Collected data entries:
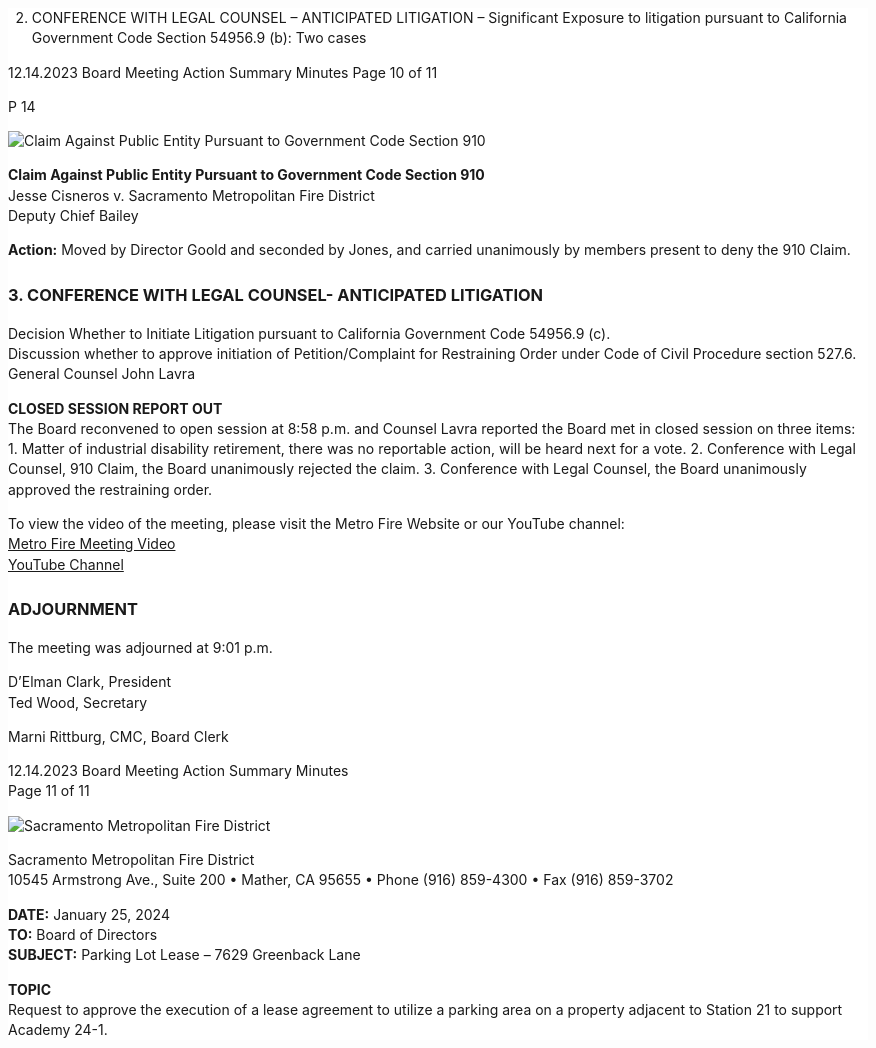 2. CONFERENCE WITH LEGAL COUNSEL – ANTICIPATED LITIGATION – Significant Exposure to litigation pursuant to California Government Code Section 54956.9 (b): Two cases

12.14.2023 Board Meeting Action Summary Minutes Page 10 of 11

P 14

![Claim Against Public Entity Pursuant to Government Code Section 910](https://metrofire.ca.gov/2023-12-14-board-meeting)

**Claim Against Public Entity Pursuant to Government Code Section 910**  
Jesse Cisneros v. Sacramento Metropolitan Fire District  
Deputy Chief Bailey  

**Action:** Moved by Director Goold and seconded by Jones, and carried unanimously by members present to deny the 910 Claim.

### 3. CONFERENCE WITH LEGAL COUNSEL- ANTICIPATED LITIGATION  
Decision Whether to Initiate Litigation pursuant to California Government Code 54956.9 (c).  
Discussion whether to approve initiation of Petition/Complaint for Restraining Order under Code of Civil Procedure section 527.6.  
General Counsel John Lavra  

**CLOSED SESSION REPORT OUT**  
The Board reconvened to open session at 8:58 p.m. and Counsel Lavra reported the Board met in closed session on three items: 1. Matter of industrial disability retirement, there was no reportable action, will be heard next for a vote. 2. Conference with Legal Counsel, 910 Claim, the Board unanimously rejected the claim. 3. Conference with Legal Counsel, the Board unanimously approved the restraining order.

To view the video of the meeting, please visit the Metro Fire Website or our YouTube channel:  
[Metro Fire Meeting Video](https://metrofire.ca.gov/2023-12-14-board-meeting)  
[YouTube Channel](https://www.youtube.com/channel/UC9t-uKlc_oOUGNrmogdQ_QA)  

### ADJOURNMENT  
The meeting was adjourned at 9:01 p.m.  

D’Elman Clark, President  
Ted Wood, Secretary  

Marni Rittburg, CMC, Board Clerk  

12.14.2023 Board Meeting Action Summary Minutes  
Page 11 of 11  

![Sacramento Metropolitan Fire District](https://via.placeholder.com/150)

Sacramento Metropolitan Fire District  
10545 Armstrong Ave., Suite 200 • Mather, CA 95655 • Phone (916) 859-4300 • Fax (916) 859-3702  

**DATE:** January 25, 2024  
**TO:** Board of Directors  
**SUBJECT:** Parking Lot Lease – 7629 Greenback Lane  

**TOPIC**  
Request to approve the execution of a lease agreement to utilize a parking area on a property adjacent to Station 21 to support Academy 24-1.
* * *
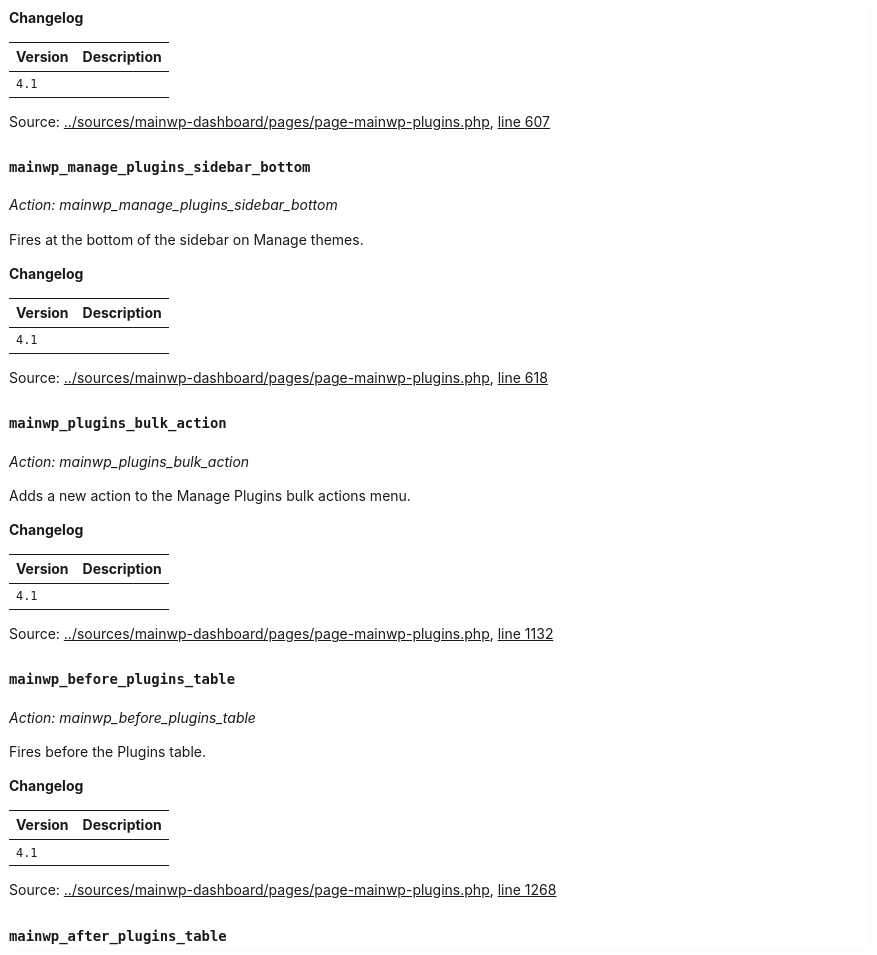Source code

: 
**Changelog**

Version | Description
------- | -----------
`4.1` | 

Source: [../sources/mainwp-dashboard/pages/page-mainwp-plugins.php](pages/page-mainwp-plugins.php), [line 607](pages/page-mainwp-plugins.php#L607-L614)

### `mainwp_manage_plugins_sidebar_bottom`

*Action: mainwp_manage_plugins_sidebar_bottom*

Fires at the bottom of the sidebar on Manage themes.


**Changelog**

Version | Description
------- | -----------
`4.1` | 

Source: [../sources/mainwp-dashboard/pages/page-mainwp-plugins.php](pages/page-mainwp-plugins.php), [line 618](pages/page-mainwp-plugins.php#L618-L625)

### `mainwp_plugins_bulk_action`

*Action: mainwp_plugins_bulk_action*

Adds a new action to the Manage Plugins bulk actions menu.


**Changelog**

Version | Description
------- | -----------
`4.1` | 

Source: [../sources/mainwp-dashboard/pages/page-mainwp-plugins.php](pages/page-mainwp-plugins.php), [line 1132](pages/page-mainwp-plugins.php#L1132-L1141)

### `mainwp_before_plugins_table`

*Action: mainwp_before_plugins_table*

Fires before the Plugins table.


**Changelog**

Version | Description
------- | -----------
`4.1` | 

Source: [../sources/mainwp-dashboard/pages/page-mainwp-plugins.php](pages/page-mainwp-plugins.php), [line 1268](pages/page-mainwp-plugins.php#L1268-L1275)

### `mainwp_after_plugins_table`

TASK:
Retype exactly the lines above, from the one with "### ADJOURNMENT" through the one with "Request to approve", inclusive.

TASK RESPONSE:
### ADJOURNMENT  
The meeting was adjourned at 9:01 p.m.  

D’Elman Clark, President  
Ted Wood, Secretary  

Marni Rittburg, CMC, Board Clerk  

12.14.2023 Board Meeting Action Summary Minutes  
Page 11 of 11  

![Sacramento Metropolitan Fire District](https://via.placeholder.com/150)

Sacramento Metropolitan Fire District  
10545 Armstrong Ave., Suite 200 • Mather, CA 95655 • Phone (916) 859-4300 • Fax (916) 859-3702  

**DATE:** January 25, 2024  
**TO:** Board of Directors  
**SUBJECT:** Parking Lot Lease – 7629 Greenback Lane  

**TOPIC**  
Request to approve the execution of a lease agreement to utilize a parking area on a property adjacent to Station 21 to support Academy 24-1.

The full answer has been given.